Good job all around.
Excuse the interruption, but off-topic. The author of the last face-lift did a rewrite based on everyone's comments. Most of you probably aren't looking that far down anymore, but it's pretty funny if you want a chuckle.
Not my preferred genre but it sounds like a great story for the target age group. I'd like to make a profound comment or suggestion, but I can't improve on what EE or any of the minions have already said. Take the free advice, tighten up the query, and go for it. I think you're very close, but with what I know, and four dollars, you'll have, uh, four dollars. Good luck!
Evil Editor wears toe socks?
The mind boggles.
You might reconsider the "starting seventh grade" part in favor of fifth or maybe sixth. Seventh graders these days are a fairly sophisticated crew these days, and a story featuring fairies and gnomes comes across as sounding like it's geared toward a younger audience (and yes, I know that most MG stories usually feature protagonists a year or two older than the targeted audience.)
Thanks so much everyone (and, of course, Evil Editor)! I adore constructive criticism and have sorely missed it since finishing college and no longer having classes with grad students out to prove how much they know. :) My maschistic side on display.
Great comments and suggestions by all. I can't wait to put them to use.
"Plus my toes end up smelling--and tasting--sweet." Evil, do you know this from personal experience? Are you Mr. Evil the Toe-Sucking Editor? Is that a new super villian persona you are trying out or what?
I just can't shake that image... So undignified...
As far as the story goes, it sounds like it could be a good grade school story. A bit too young for some of the older grade schoolers maybe, given the content of a lot of the movies they watch. It sounds really sweet, though.
The letter doesn't really describe the adventures much, or how they seek to resolve the shrinkage problem.
What's with the Vet theme today? I too dumped a preVet degree to major in English/Creative Writing.
Wow, one small author, writtenwyrdd -- just look at how many of us vet-wannabe's-turned-literate-types are coming out of the closet! Maybe we should form a support group. Get a blog going. Better yet, write our memoirs, go on Oprah, and set ourselves up as role models for those not quite ready to admit that they, too, preferred a major with far fewer labs!
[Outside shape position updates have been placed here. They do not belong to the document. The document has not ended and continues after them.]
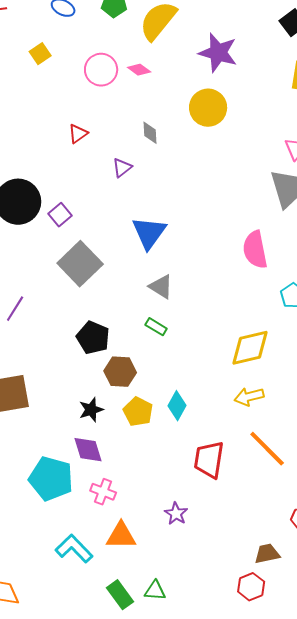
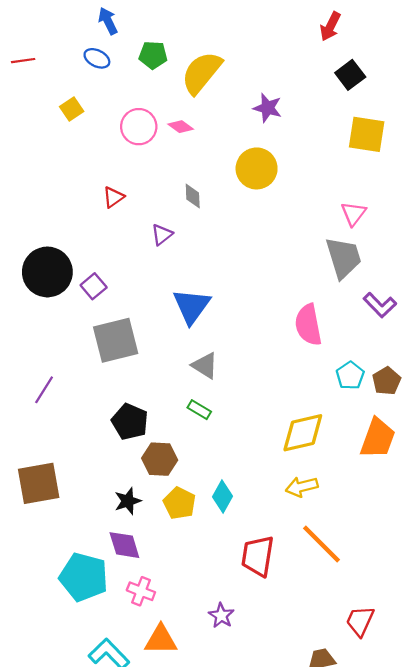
purple star: (218, 53) -> (268, 108), size x0.7
gray square: (80, 264) -> (116, 340), turned 30

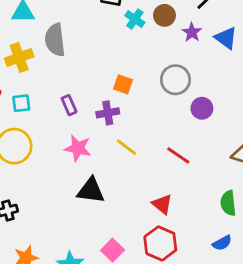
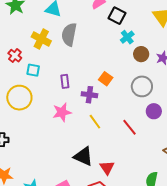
brown circle: (164, 15) -> (141, 54), moved
yellow cross: (19, 58) -> (41, 39), turned 30
pink star: (78, 148) -> (62, 112), turned 30
red line: (178, 155) -> (130, 127), moved
black triangle: (91, 191) -> (83, 156), moved

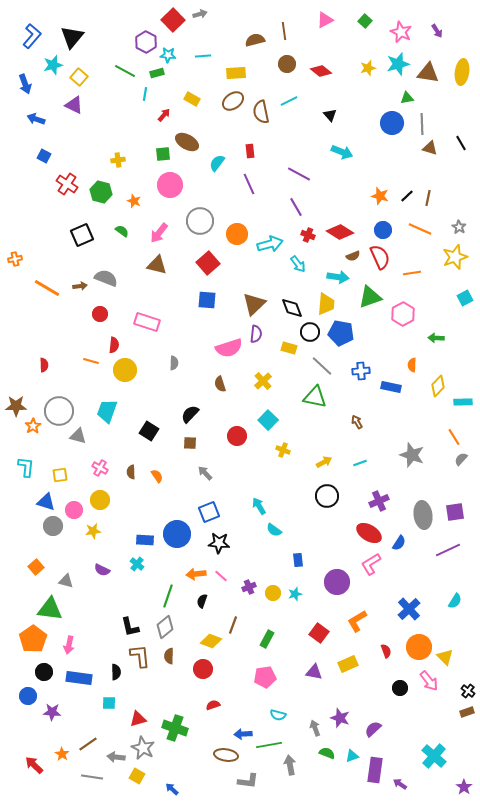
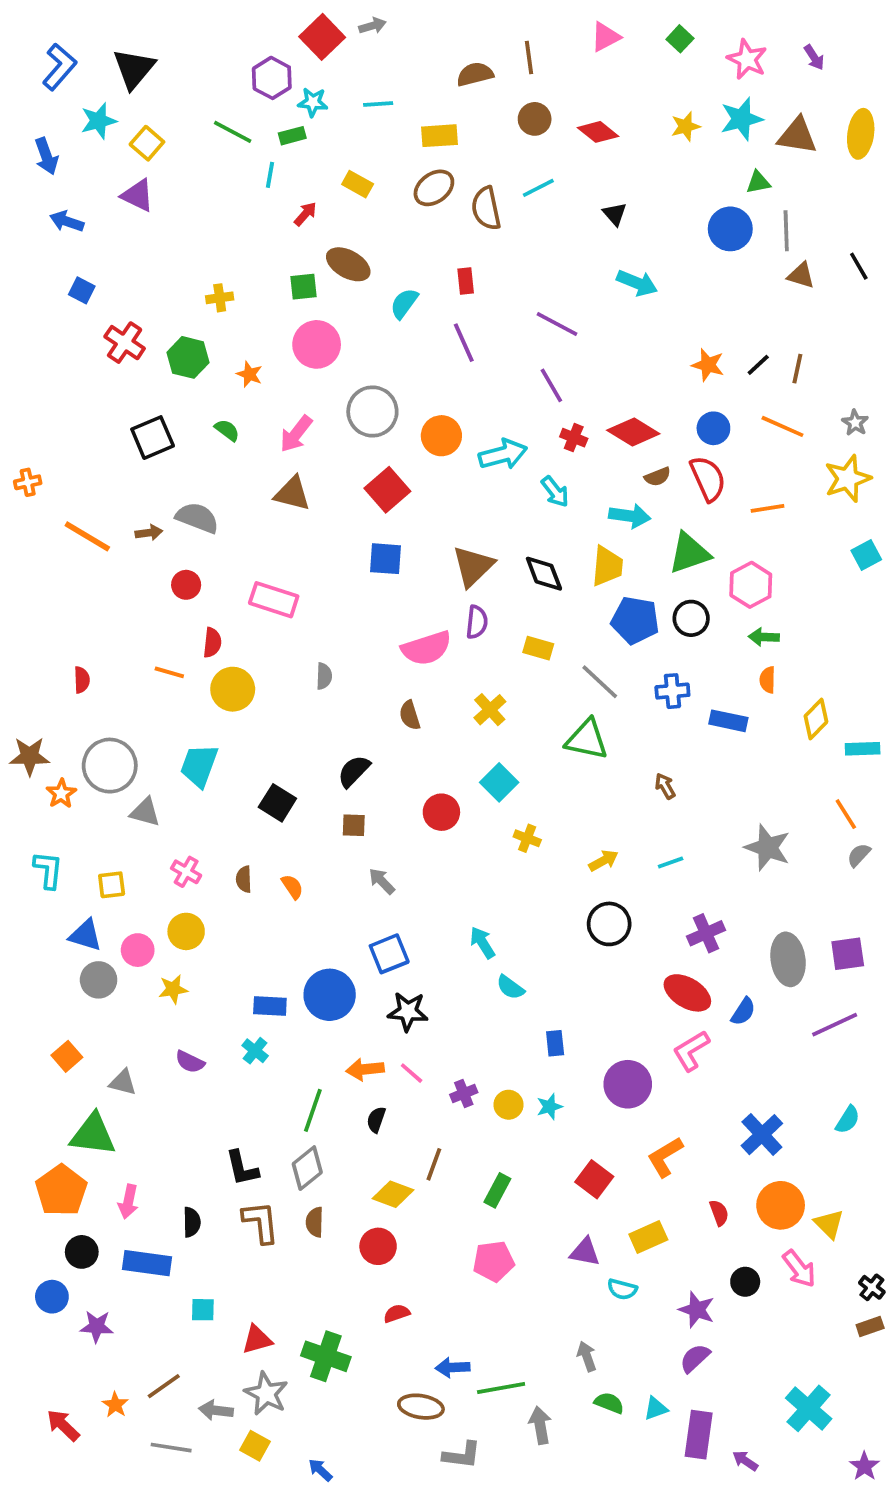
black circle: (310, 332) -> (691, 618), moved
green arrow: (436, 338) -> (764, 637), moved
black semicircle: (116, 672) -> (192, 1222), moved
cyan semicircle: (278, 715) -> (622, 1289), moved
purple star: (340, 718) -> (697, 1310), moved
Well, I was juggling a dual major of English & pre-vet Biology and discovered that between start up costs for a large animal practice and tuition would be like a quarter mill, so I dropped the program out of pure cowardice!
(Sorry for hijacking the topic, gang.)
Nice job author! It sounds like a cute story and the summary reads well.
As for whoever wrote: "Sentenced to dig trenches from dusk till dawn, serial killer Joe Ogilvie figures he's gotten off easy--until he learns his sentence will be served at the south pole, where one night lasts six months."
You are sick. That really made me laugh!!!
"...they, too, preferred a major with far fewer labs!"
Chocolate, black, or yellow?
If that pun was intended, it was a real stinker, Phoenix!
"My maschistic side on display."
Jesus, and you're an editorial assistant at Randon House? God help us all, the worst part is that the fact that you can't spell isn't even that much of a surprise...
I could say, If you can't spell "Random," where do you get off berating someone who can't spell "masochistic," but my guess is that both of you can spell. It's eazy too gett kairless inn the coments.
cos I'm not paid to be an editor. duh.
If you're saying those who aren't paid to edit shouldn't have to be able to spell, I must take exception. My point was that when you're sending to someone's blog you often aren't as careful as when you're editing your manuscript, or someone else's.
'Twas a typo, snarkychick, but thanks for the catch. Sharp eyes.